SUNY Oswego officially has its own band of Village people on campus.
The Village, Oswego’s highly anticipated townhouse-style complex for students, opened this semester to the immense excitement of its first 348 residents.
The Village houses students in four- and six-person townhouses in a complex just south of Glimmerglass Lagoon. Featuring a full kitchen, furnished living room and laundry unit in each house and a large commons building for leisure and studying, the Village townhouse complex boasts a plethora of luxuries not available in typical residence halls.
“Having a dishwasher and all the amenities of a fully furnished house
really makes living here great,” Colleen Cessna ’12 said. “We have our own rooms and a commons area that is practically private to just us in the Village.”
“The brand new facilities are really the best part,” Katherine Grzesik ’11 said. “The houses are so nice and so different than living in the residence halls.”
The close proximity to other students has also been a hit among Village residents. When asked about the best part of living in the complex, Leslie Look ’12 said “the neighbors. They are all so great and fun.”
Kimberly Allen ’10 agreed. “It’s just nice to have the company around,” she said.
Many students have also come to love the off-campus feel that the Village provides, while still being within walking distance to classes and other campus activities.
“It’s nice that we are still so close to campus and yet the Village still has a regular house feeling to it,” Jason Johnson ’12 said.
“I felt that living off campus would be like living at home,” Chris McPherson ’12 said. “Living in the Village is a mixture. I have the freedom of living on my own without having to worry about things like rent and utilities.”

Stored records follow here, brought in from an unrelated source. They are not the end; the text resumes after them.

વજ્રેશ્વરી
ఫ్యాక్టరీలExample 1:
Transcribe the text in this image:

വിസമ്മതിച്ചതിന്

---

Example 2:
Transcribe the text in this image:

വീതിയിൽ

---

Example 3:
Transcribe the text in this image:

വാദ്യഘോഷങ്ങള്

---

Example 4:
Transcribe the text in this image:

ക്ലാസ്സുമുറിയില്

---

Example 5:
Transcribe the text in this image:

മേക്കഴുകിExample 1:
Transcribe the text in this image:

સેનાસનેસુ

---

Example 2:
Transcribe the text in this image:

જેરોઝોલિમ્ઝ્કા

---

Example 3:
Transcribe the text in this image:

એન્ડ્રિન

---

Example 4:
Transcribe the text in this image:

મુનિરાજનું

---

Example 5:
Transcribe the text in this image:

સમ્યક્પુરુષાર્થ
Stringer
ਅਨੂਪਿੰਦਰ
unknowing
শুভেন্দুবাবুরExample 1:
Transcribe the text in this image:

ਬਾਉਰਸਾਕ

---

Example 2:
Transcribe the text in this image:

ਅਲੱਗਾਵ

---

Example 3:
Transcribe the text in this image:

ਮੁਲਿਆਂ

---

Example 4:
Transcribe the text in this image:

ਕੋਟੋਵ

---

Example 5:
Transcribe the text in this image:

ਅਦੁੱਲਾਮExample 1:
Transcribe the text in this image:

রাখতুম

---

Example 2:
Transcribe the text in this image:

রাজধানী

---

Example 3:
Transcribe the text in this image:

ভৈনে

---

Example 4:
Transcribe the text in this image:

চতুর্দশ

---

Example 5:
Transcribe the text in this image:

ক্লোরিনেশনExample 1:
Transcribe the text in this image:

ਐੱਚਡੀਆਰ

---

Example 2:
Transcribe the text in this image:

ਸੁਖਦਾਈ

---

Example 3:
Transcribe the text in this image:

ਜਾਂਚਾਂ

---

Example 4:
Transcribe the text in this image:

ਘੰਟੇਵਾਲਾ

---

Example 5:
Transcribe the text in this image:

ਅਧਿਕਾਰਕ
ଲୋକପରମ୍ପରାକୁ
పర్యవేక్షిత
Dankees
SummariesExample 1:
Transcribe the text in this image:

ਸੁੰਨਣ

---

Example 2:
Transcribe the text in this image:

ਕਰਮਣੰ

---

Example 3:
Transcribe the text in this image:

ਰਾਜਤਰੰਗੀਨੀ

Calling the Village another component in the college’s focus on learner centeredness, Oswego President Deborah F. Stanley said, “The Village provides an environment that allows students to take learning deep within them, build a family around their learning experience, and gain more from the experience.”
Residence Life and Housing Director Rick Kolenda said the completion of the Village is a reflection of the collective efforts from a variety of different groups, including architects, construction crews, administrative planning and student focus groups. The final product is something of which the entire college should be proud, he said.

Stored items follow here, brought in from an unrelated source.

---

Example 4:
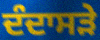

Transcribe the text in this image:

ਦੰਦਾਸੜੇ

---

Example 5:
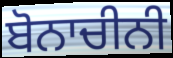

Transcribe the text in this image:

ਬੋਨਾਚੀਨੀ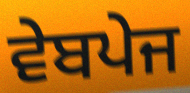
ਵੇਬਪੇਜ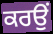
ਕਰਉਂ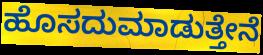
ಹೊಸದುಮಾಡುತ್ತೇನೆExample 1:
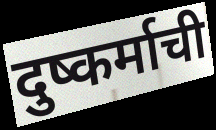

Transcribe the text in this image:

दुष्कर्माची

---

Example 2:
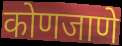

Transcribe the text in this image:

कोणजाणे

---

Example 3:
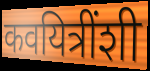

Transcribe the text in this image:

कवयित्रींशी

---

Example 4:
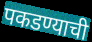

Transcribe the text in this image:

पकडण्याची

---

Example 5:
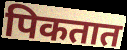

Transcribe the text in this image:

पिकतातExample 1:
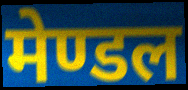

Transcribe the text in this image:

मेण्डल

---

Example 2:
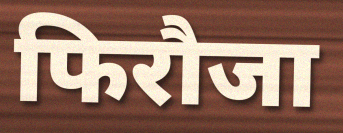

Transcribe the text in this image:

फिरौजा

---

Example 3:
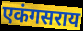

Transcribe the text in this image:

एकंगसराय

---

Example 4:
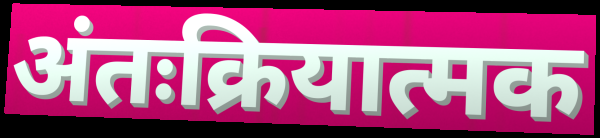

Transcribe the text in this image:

अंतःक्रियात्मक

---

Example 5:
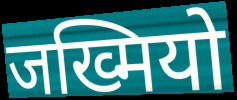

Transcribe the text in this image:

जख्मियोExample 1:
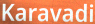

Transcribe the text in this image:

Karavadi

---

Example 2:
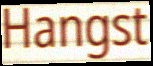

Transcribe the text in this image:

Hangst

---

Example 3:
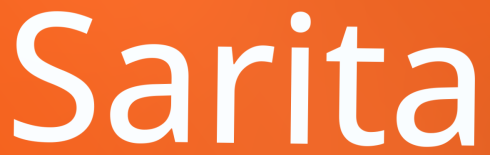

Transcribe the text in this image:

Sarita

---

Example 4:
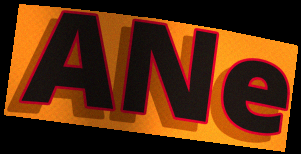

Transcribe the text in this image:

ANe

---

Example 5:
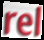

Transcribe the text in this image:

relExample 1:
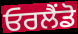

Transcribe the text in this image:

ਓਰਲੈਂਡੋ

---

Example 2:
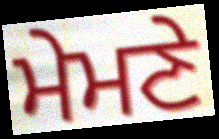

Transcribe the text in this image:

ਮੇਮਣੇ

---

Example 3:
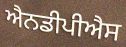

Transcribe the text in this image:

ਐਨਡੀਪੀਐਸ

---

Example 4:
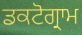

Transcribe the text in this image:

ਡਕਟੋਗ੍ਰਾਮ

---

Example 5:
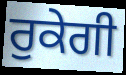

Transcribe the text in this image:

ਰੁਕੇਗੀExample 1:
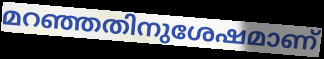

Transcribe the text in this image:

മറഞ്ഞതിനുശേഷമാണ്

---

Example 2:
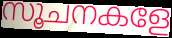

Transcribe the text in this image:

സൂചനകളേ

“You have the flagship student building project in the state of New York, if not the Northeast,” Edward McGraw of Ashley McGraw Architects said during the Village dedication Sept. 17.

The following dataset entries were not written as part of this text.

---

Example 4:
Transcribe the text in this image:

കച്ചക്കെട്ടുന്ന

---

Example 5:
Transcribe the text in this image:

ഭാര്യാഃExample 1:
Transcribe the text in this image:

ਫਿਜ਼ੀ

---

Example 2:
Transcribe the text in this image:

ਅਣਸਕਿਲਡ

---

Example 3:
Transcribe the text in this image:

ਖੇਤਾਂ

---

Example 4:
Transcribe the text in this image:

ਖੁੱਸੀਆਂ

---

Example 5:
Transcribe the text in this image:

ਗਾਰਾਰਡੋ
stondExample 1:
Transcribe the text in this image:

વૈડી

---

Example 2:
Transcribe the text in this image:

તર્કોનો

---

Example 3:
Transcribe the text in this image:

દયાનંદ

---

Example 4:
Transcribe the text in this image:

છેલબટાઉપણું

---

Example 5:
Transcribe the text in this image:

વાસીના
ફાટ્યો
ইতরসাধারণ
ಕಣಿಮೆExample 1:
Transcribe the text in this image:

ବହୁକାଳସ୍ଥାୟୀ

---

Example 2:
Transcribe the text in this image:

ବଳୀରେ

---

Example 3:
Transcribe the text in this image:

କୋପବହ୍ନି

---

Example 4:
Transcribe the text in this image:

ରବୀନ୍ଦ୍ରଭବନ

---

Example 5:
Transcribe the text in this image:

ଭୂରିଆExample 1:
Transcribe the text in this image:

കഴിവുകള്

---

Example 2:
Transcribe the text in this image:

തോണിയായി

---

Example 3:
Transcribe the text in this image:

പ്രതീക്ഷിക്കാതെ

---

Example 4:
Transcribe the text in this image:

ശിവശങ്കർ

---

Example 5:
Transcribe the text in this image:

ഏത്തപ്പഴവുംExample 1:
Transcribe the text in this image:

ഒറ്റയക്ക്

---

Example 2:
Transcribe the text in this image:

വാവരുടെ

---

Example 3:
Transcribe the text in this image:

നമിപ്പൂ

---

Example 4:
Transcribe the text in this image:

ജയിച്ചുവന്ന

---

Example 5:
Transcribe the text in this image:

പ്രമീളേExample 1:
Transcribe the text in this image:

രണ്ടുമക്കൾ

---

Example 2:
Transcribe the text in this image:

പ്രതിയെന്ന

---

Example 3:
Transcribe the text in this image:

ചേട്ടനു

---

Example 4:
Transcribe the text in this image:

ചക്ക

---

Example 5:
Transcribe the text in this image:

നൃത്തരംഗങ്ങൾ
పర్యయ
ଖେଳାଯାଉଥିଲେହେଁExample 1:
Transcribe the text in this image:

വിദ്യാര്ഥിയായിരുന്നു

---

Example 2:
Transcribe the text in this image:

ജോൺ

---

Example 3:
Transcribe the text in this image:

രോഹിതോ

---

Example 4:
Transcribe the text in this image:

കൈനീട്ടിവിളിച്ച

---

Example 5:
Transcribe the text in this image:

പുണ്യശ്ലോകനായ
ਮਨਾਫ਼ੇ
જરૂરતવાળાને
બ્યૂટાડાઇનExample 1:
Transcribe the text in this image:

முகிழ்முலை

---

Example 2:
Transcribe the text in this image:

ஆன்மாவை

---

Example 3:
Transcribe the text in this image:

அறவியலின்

Vice President for Student Affairs and Enrollment Joseph Grant said the decade-long journey included visiting other colleges and “reviewing architectural designs from all over the country,” but what separates the Village from the rest of the pack is not just its modern feel and state-of-the-art amenities, but the unparalleled passion and commitment brought to the project by students and administrators alike.
“The Village is more than the sum of all those parts,” he said. “This special place we call the Village is a residential community without equal anywhere in higher education.”
The $42 million complex was funded through the SUNY Capital Plan, mostly through bonds issued by the State Dormitory Authority, said Tom Simmonds ’84, M ’88, associate vice president for facilities.
Simmonds echoed Kolenda’s praise for the diverse groups that helped make the Village a reality. “I’m proud of the end result,” he said. “But I’m also equally as proud of all of the people who helped make this happen.”
Although blue-and-white siding adorns each Tudor-style townhouse, the Village’s biggest achievement could be in how green it is. The complex was designed to meet Leadership in Energy and Environmental Design, or LEED, gold standards, meaning it was built using strategies aimed at saving energy, conserving water and limiting carbon emissions.
“There are various elements of design that will make this a sustainable building well into the future,” Facilities and Design Project Coordinator Allen Bradberry said. “Being very energy efficient, the design is such that it will have minimal impact to the environment and [have] longevity to the materials chosen for construction.” With SUNY Oswego continuing a campus-wide trend toward becoming a more sustainable campus, making the complex an environmentally friendly area was quite the accomplishment, said Bradberry.
The implementation of LEED standards will help students make a more positive impact on not only the Oswego campus, but the entire environment, Stanley said.
“It will help students understand how they will live in and interact with the world and make the world a better place, one person at a time,” Stanley said.
With the renovation of Piez, Wilber and Park halls now under way, and planning for a facelift of the Hewitt Quad set to unfold after that, Student Association President Steven DiMarzo ’11 said the Village is the latest in a long line of projects to modernize facilities across campus. “The completion of the Village is proof of how Oswego can, undoubtedly, expand and adapt to the future.”
For those students who call the Village home, that ability to transcend helped turn what was merely a bold idea 10 years ago into a modern, dynamic reality. l
“You have the flagship student building project in the state of New York, if not the Northeast.”